Fulton County Superior Court Judge Robert McBurney will decide on Tuesday whether to unseal a final report from the jury appointed as part of Fulton County District Attorney Fani Willis’ investigation.
The special grand jury concluded their inquiry on January 9 after hearing evidence for around six months. If McBurney does decide to unseal the findings, he may still rule that certain parts must be redacted.
The criminal investigation was originally launched to investigate Trump’s January 2021 phone call with Georgia Secretary of State Brad Raffensperger where the former president asked him to “find” 11,780 votes to help him beat Joe Biden in the 2020 election.

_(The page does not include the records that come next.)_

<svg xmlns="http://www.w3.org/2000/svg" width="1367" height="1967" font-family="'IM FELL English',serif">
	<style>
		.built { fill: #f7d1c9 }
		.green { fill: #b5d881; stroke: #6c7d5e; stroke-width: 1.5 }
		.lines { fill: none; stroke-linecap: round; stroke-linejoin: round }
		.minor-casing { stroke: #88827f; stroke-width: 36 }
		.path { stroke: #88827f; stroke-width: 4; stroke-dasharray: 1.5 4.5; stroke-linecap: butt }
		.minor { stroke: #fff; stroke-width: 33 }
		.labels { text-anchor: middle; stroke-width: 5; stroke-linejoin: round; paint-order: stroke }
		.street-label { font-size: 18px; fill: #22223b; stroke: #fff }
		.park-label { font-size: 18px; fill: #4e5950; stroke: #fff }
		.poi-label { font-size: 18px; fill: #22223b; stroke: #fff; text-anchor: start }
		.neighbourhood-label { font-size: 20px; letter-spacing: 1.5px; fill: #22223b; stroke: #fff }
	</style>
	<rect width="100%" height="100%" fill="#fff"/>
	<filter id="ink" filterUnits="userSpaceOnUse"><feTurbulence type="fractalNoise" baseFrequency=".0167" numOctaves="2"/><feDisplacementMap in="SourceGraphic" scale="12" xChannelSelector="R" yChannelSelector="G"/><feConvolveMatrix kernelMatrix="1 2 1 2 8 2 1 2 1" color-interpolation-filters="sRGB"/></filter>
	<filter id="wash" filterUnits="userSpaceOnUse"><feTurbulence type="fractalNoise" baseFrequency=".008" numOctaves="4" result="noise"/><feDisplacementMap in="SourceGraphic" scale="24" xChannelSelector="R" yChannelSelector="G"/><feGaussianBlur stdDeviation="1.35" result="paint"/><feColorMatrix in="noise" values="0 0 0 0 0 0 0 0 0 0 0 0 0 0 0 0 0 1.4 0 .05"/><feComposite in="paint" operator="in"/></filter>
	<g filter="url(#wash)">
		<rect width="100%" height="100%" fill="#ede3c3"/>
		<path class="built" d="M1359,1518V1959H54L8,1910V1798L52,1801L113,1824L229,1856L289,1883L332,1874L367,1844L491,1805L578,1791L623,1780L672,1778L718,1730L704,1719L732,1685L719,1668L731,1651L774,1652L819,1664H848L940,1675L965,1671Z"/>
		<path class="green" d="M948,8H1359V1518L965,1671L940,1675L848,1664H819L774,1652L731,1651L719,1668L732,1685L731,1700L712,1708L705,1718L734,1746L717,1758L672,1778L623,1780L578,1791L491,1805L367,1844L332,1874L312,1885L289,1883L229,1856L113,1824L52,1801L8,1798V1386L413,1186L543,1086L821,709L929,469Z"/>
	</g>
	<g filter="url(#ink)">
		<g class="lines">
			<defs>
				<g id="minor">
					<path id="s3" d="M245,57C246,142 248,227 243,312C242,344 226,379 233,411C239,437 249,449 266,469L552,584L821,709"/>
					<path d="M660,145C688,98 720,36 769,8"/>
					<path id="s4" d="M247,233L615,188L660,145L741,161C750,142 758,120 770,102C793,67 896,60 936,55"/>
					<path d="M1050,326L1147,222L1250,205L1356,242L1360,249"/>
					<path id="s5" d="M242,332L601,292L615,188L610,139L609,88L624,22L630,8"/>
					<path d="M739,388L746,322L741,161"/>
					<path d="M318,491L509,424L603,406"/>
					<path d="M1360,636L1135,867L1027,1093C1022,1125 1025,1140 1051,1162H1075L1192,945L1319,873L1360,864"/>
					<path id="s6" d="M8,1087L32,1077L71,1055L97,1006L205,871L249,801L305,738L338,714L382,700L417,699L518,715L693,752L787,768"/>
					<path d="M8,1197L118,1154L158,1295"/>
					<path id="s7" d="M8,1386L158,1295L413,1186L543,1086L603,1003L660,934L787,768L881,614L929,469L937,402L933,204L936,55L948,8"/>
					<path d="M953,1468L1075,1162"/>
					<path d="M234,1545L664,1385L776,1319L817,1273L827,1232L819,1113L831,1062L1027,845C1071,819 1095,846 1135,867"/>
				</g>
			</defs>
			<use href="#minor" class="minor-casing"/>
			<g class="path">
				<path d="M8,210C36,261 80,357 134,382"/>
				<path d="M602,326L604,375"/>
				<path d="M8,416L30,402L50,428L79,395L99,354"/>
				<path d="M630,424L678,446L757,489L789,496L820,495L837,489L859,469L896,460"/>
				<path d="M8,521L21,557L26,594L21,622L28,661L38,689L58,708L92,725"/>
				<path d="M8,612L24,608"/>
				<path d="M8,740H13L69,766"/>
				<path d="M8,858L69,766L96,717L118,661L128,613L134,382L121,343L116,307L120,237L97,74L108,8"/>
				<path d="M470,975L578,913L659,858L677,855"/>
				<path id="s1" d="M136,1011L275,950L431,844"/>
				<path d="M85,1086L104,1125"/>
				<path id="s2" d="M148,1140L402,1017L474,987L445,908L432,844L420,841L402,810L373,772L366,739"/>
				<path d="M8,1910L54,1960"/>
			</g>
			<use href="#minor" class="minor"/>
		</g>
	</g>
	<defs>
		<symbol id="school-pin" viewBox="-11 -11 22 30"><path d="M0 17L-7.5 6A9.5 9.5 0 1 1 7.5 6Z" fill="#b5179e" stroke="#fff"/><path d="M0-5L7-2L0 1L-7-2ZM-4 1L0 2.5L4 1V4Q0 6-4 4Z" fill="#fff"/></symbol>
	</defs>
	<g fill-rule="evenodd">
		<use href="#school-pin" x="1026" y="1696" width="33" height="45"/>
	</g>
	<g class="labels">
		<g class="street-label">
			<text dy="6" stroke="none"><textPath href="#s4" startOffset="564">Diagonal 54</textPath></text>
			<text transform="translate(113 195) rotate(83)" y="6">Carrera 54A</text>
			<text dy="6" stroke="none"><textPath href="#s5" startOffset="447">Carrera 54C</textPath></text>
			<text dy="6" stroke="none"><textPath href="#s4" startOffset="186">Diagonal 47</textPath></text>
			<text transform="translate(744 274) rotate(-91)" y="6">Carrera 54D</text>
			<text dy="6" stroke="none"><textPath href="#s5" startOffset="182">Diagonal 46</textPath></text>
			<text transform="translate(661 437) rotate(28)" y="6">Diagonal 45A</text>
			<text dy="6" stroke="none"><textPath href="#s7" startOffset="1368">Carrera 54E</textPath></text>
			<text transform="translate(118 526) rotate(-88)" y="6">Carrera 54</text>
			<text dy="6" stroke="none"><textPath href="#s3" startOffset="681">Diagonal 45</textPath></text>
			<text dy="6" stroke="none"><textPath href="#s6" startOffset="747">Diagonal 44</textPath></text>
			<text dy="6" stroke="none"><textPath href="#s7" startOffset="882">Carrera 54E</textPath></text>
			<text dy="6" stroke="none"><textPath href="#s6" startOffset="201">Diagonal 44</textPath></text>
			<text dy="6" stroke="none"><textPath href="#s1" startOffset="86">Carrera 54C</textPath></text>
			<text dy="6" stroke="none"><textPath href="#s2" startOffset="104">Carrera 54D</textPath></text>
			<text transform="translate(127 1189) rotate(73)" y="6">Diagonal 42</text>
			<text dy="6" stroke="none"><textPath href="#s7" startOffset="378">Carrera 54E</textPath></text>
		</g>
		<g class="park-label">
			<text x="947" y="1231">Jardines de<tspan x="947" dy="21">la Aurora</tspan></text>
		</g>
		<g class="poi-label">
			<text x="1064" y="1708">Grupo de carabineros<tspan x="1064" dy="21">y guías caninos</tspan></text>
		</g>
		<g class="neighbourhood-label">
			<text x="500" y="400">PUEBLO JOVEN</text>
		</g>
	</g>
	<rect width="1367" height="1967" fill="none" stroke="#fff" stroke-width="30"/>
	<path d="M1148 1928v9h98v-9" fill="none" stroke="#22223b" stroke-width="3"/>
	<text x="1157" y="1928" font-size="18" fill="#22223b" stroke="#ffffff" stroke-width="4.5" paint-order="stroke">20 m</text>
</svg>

The investigation was later expanded to examine an alleged “multi-state, coordinated plan” by the Trump campaign to influence the results of the November 2020 election, including how a group of Republicans in Georgia had signed a certificate falsely stating that Trump had beaten Biden in Georgia.
While the special grand jury worked on the report, which is likely to include recommendations on criminal prosecutions, the potentially historic decision on whether Trump should be charged in connection to attempts to overturn the 2020 election results will ultimately fall to Willis.
Anthony Michael Kreis, a constitutional law professor at Georgia State University, said that any recommendations from the special grand jury will “play heavily” in Willis’ decision whether to prosecute Trump or his allies.
“It is hard for Willis to decline to prosecute if a jury of her constituents—who know best what happened in Georgia over any other body—conclude crimes likely occurred in Fulton County and recommends further action,” Kreis told Newsweek.
“On the other hand, should the report not make a recommendation or indicate they do not see a cause for pursuing criminal charges, that gives the office credibility in the public eye to close the case.”
Kreis added that the high levels of public interest in the Georgia election investigation mean the report should be made public.
“This is not a run-of-the-mill criminal investigation that does not have larger implications for society on a local, state, and national level,” Kreis said.
Trump has repeatedly denied any wrongdoing in connection to the Georgia investigation, accusing it of being a “witch hunt” against him and describing his phone call with Raffensperger as “perfect.”
Trump echoed this sentiment in a series of posts on Truth Social on Tuesday morning, where he also repeated the false claim the 2020 election was “rigged and stolen.”
“My phone call to the Secretary of State of Georgia, and a second call which the Marxists, Communists, Racists, and RINOS don’t even want to talk about, were ‘PERFECT’ calls,” Trump wrote. “Many people, including lawyers for both sides, were knowingly on the line. I was protesting a RIGGED & STOLEN Election, which evidence proves it was. I won Georgia by a lot, but only needed a small number of votes from that total number.”
In a statement ahead of Tuesday’s hearing, Trump’s legal team in Georgia said they will not be present in Fulton County, noting that the special grand jury never subpoenaed Trump or asked him to voluntarily answer questions as part of their investigation
“We can assume that the grand jury did their job and looked at the facts and the law, as we have, and concluded there were no violations of the law by President Trump,” attorneys Drew Findling, Marissa Goldberg and Jennifer Little said.